According to Section 2(68) of the Firms Act, 2013, private companies are those whose articles of organisation are not open to the public.
- impose restrictions on the transferability of shares to public
- preventing the general public from subscribing to their shares
- Characteristics of Private Businesses
- These are some characteristics that set private Companys apart from other types of businesses:
- A private Company must have at least two members and a maximum of 200.
- Maximum 200 members does not include
An enterprise shall be classified as a micro, small or medium enterprise on the basis of the following criteria, namely: –
(i) a micro enterprise, Investment in Plant and Machinery or Equipment:
Not more than Rs.1 crore and Annual Turnover ; not more than Rs. 5 crore
(ii) a small enterprise, Investment in Plant and Machinery or Equipment:
Not more than Rs.10 crore and Annual Turnover ; not more than Rs. 50 crore
(iii) a medium enterprise, Investment in Plant and Machinery or Equipment:
Not more than Rs.50 crore and Annual Turnover ; not more than Rs. 250 crore
As per section 2(71) of the Companies Act, 2013, Public company” means a company which—
(a) is not a private company and;
(b) has a minimum paid-up share capital , as may be prescribed:
Provided that a company which is a subsidiary of a company, not being a private company, shall be deemed to be public company for the purposes of this Act even where such subsidiary company continues to be a private company in its articles
Not all businesses are focused on making money through trade and commerce. Many businesses are primarily focused on philanthropic and non-profit goals. Because they are recognised under Section 8 of the Companies Act, 2013, such entities are referred to as Section 8 Companies. These businesses spend all of their earnings and profits to achieving their goals.
According to the Companies Act, 2013, a Section 8 company is one whose goals are to promote the arts, commerce, science, research, education, sports, charity, social welfare, religion, environmental protection, or other similar goals. These organisations similarly devote their profits to furthering their mission and do not pay dividends to their shareholders.
Out of all the business organizations around us probably the sole proprietorship is the oldest form of business organisation.

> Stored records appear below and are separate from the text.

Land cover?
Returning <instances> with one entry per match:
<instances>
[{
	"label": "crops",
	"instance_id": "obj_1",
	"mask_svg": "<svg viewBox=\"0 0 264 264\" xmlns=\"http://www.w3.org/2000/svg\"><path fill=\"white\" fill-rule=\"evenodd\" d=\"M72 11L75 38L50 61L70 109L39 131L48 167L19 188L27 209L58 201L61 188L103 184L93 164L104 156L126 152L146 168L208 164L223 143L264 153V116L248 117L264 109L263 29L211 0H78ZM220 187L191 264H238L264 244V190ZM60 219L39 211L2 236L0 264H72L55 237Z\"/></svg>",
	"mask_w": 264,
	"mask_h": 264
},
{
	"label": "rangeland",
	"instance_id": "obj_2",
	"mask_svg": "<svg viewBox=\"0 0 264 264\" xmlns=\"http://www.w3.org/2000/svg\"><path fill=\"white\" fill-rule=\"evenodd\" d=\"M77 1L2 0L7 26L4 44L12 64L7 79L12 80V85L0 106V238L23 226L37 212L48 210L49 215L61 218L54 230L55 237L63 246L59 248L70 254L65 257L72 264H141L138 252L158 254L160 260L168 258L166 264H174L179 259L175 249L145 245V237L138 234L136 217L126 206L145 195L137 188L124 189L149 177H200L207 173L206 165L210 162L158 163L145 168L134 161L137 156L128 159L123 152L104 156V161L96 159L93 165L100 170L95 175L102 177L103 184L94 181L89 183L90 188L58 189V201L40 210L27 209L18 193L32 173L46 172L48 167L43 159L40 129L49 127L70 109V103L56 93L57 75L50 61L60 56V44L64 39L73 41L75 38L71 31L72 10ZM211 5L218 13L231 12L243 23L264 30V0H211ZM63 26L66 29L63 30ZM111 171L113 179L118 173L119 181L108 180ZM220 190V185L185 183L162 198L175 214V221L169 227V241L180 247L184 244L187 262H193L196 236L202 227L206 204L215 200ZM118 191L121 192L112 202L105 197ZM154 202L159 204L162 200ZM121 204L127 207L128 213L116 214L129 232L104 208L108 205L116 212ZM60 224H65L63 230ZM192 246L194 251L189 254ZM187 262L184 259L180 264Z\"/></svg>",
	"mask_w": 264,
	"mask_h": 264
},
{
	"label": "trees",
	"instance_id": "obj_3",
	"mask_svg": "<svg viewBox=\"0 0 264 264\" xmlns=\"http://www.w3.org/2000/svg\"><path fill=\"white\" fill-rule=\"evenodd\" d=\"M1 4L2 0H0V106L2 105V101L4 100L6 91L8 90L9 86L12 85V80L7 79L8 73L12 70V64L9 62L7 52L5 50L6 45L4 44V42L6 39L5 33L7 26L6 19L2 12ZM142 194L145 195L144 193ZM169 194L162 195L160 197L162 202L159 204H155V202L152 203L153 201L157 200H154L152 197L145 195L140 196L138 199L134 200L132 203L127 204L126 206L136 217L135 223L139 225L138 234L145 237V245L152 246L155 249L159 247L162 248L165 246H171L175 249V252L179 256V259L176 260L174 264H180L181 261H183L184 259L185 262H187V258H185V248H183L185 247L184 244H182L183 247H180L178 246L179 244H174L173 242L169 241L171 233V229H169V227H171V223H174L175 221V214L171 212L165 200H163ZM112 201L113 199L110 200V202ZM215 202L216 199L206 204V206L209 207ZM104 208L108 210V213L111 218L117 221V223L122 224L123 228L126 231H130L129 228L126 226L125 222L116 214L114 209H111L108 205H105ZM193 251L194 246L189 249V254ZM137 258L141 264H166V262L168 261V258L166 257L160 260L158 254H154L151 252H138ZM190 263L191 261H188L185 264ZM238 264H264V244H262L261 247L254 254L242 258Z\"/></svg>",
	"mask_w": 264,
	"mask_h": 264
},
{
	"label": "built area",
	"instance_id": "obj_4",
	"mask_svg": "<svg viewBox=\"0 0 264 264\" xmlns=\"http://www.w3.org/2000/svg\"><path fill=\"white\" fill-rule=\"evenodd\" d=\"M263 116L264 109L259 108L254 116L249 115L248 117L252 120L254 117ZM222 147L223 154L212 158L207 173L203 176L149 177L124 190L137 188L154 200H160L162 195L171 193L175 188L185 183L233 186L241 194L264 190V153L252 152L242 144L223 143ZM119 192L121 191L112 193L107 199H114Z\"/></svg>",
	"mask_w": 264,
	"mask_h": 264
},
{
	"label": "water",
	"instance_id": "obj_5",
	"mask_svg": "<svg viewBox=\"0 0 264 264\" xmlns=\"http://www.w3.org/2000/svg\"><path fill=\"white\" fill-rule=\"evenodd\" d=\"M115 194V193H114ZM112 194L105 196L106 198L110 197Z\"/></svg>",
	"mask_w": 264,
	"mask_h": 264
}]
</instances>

Also, it is the most common type of business structure found in india. Most of the businesses we see around us are all probably sole proprietors eg. Grocery shop, pharmacist, stationers, doctors etc.
Simply said, a sole proprietorship is a single-person business entity. The business and the business owner are the same, it does not have a separate legal entity from the owner.
A sole proprietor is a natural person (not a legal person/entity) who fully owns and manages this type of entity.